— Thomas Hobbes, kniha Leviathan
The First Part, Chapter 5, p. 21 (See also: John Rawls).
Kontext: It is not easy to fall into any absurdity, unless it be by the length of an account; wherein he may perhaps forget what went before. For all men by nature reason alike, and well, when they have good principles. For who is so stupid as both to mistake in geometry, and also to persist in it, when another detects his error to him?
By this it appears that reason is not, as sense and memory, born with us; nor gotten by experience only, as prudence is; but attained by industry: first in apt imposing of names; and secondly by getting a good and orderly method in proceeding from the elements, which are names, to assertions made by connexion of one of them to another; and so to syllogisms, which are the connexions of one assertion to another, till we come to a knowledge of all the consequences of names appertaining to the subject in hand; and that is it, men call science.

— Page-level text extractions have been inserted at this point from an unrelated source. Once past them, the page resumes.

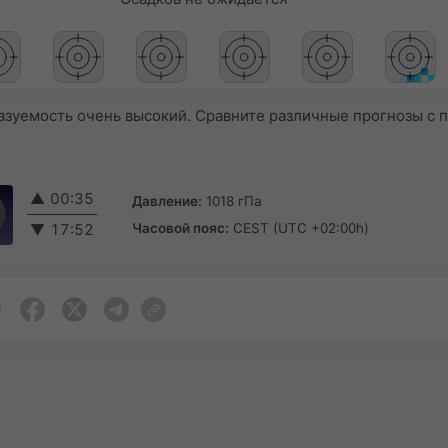
азуемость очень высокий. Сравните различные прогнозы с
▲
00:35
Давление:
1018 гПа
Часовой пояс:
CEST (UTC +02:00h)
▼
17:52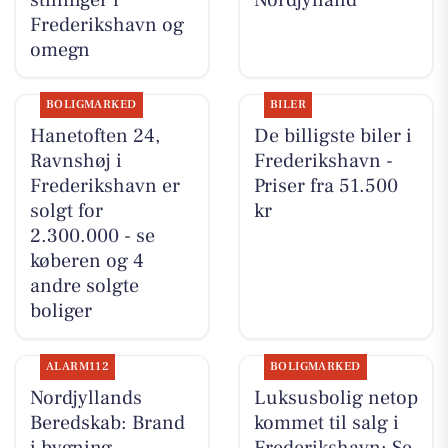
stillinger i
Nordjylland
Frederikshavn og
omegn
BOLIGMARKED
BILER
Hanetoften 24,
De billigste biler i
Ravnshøj i
Frederikshavn -
Frederikshavn er
Priser fra 51.500
solgt for
kr
2.300.000 - se
køberen og 4
andre solgte
boliger
ALARM112
BOLIGMARKED
Nordjyllands
Luksusbolig netop
Beredskab: Brand
kommet til salg i
i bygning
Frederikshavn: Se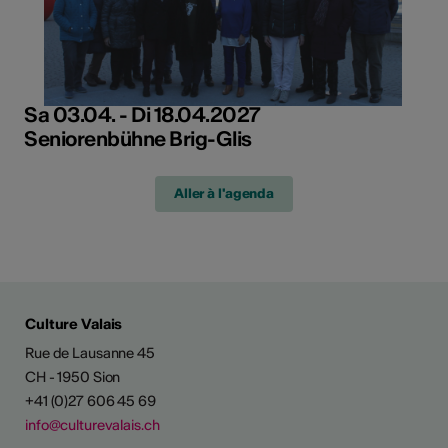
Sa 03.04. - Di 18.04.2027
Seniorenbühne Brig-Glis
Aller à l'agenda
Culture Valais
Rue de Lausanne 45
CH - 1950 Sion
+41 (0)27 606 45 69
info@culturevalais.ch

And whereas sense and memory are but knowledge of fact, which is a thing past and irrevocable, science is the knowledge of consequences, and dependence of one fact upon another; by which, out of that we can presently do, we know how to do something else when we will, or the like, another time: because when we see how anything comes about, upon what causes, and by what manner; when the like causes come into our power, we see how to make it produce the like effects.
Children therefore are not endued with reason at all, till they have attained the use of speech, but are called reasonable creatures for the possibility apparent of having the use of reason in time to come.